Please transcribe the forum page below on digital SLRs that aren't Canon or Nikon, word for word and in full.

■ Supplied text:
▼
Head-Fi.org › Forums › Equipment Forums › Gear-Fi: Non-Audio Gear and Gadgets › The "Digital SLR that isn't Canon or Nikon" Thread
New Posts  All Forums:Forum Nav:

The "Digital SLR that isn't Canon or Nikon" Thread - Page 2

post #16 of 102
Thread Starter 
Does anyone here know about a decent (inexpensive, remember I'm a student) macro lens for Pentax K-Mount?
post #17 of 102
If you require autofocus, there are none that are cheap and good. Macro's not cheap. Maybe you can find an estate sale or thrift shop pickup, but unlikely. Maybe you can find a good deal on a used lens, maybe not.

If you can go manual focus, some of the older lenses are surprisingly good. Vivitar S1 (= "Lester Dine") is supposed to be excellent. There might even be some Russian copies of the old Zeiss primes. You can find those on Ebay, and they should be <$100.
▲
■ Excerpted records:
▼
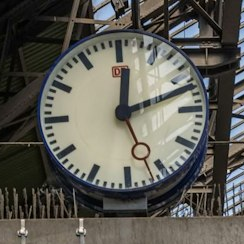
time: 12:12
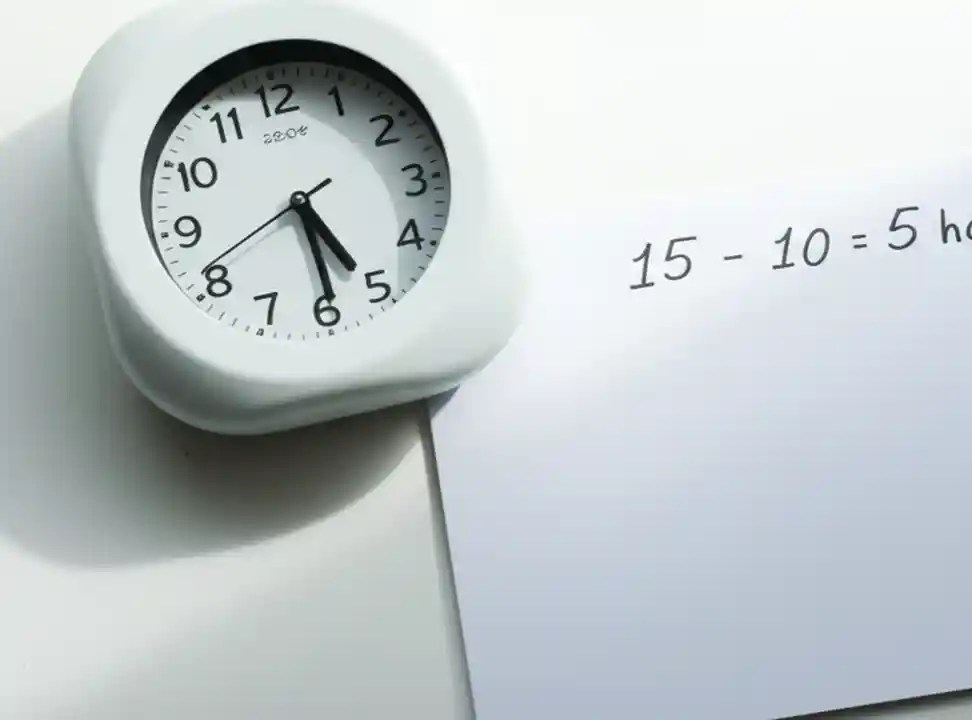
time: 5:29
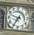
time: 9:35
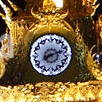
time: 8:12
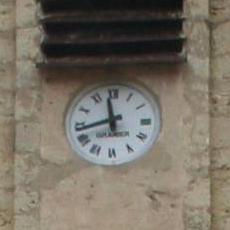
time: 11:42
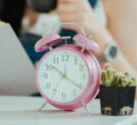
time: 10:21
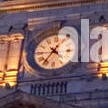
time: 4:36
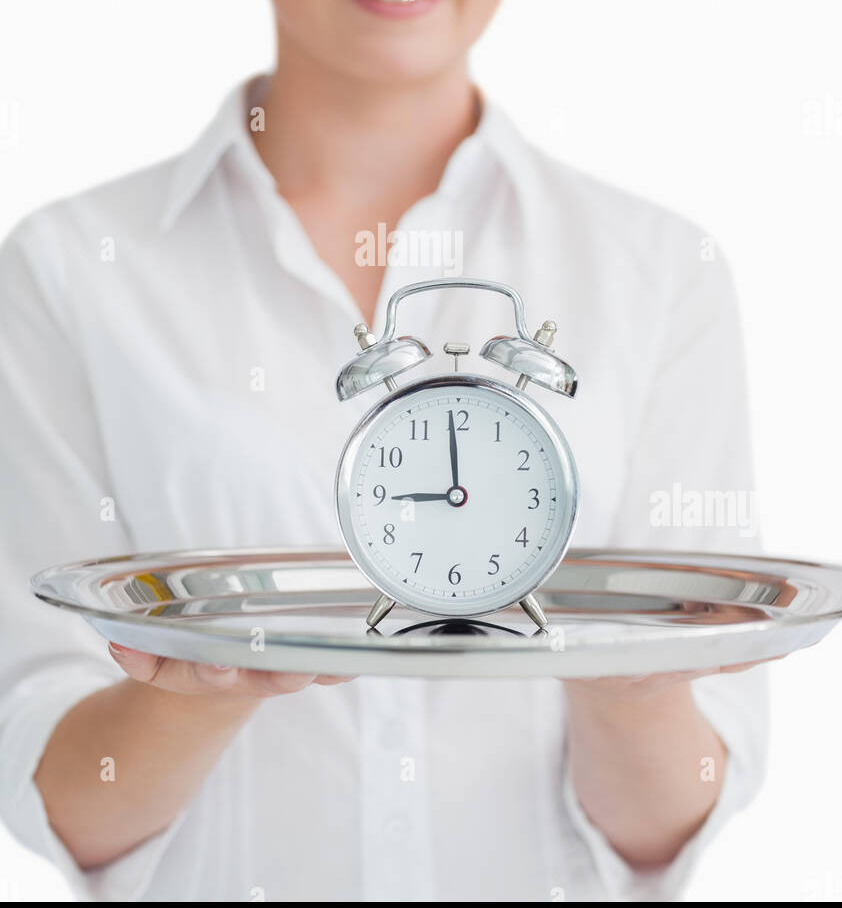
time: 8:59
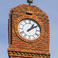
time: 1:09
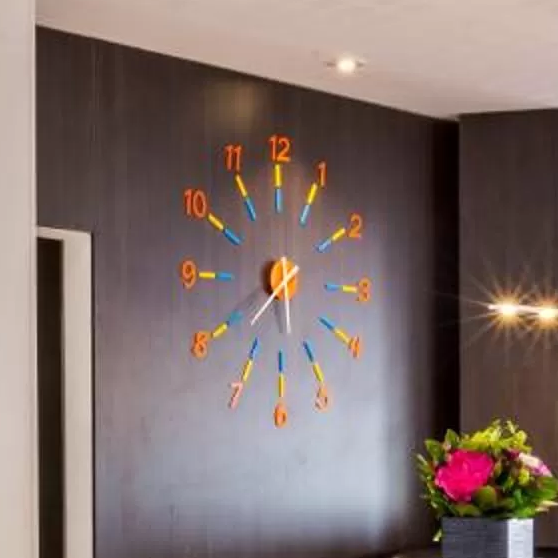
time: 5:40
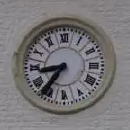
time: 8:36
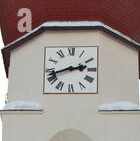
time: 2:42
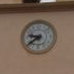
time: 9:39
▲
▼
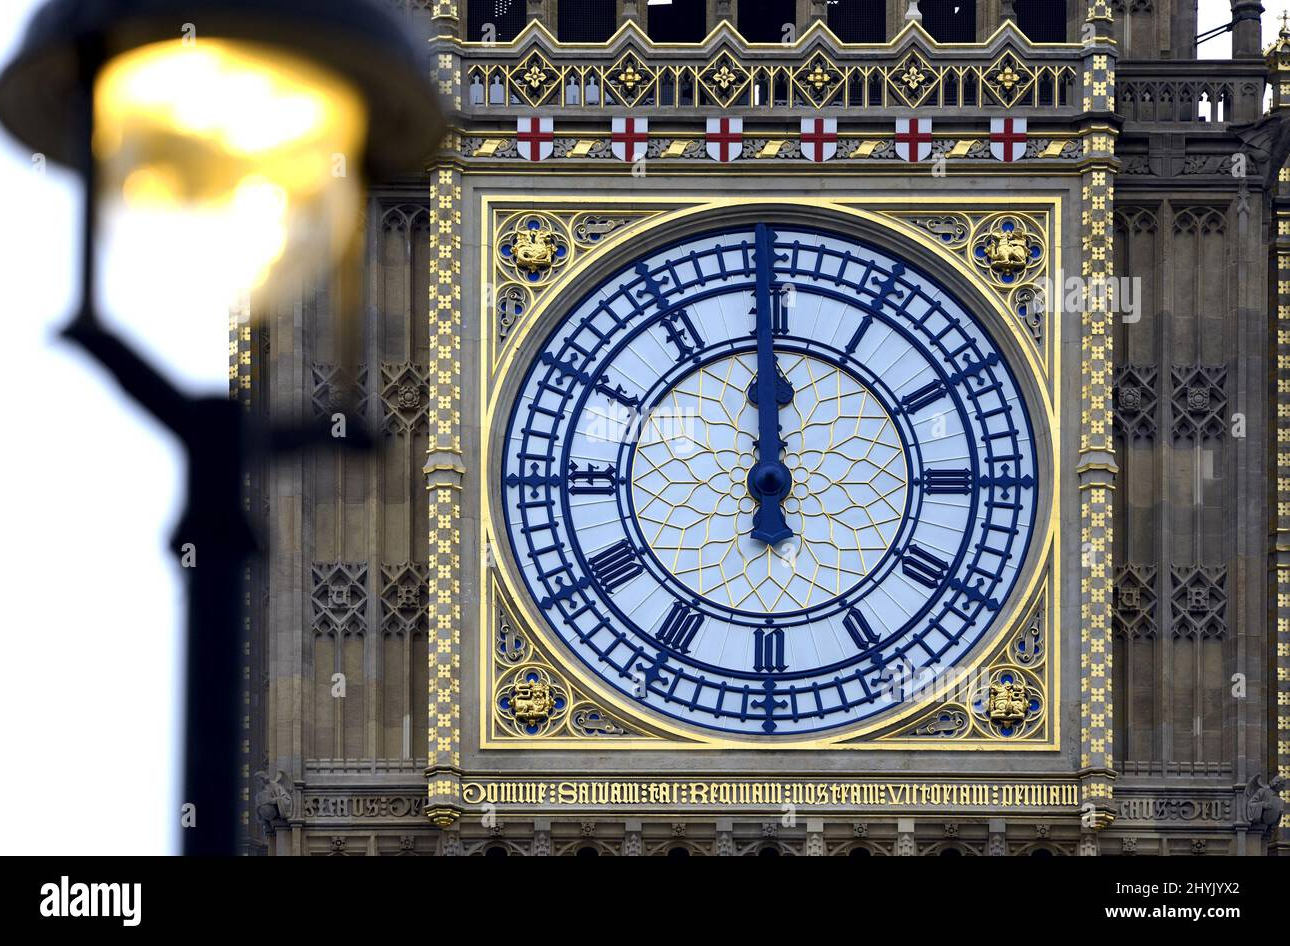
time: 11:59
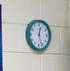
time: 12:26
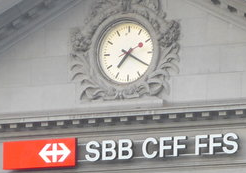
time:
▲
■ Finished answer:
Head-Fi.org › Forums › Equipment Forums › Gear-Fi: Non-Audio Gear and Gadgets › The "Digital SLR that isn't Canon or Nikon" Thread
New Posts  All Forums:Forum Nav:

The "Digital SLR that isn't Canon or Nikon" Thread - Page 2

post #16 of 102
Thread Starter 
Does anyone here know about a decent (inexpensive, remember I'm a student) macro lens for Pentax K-Mount?
post #17 of 102
If you require autofocus, there are none that are cheap and good. Macro's not cheap. Maybe you can find an estate sale or thrift shop pickup, but unlikely. Maybe you can find a good deal on a used lens, maybe not.

If you can go manual focus, some of the older lenses are surprisingly good. Vivitar S1 (= "Lester Dine") is supposed to be excellent. There might even be some Russian copies of the old Zeiss primes. You can find those on Ebay, and they should be <$100.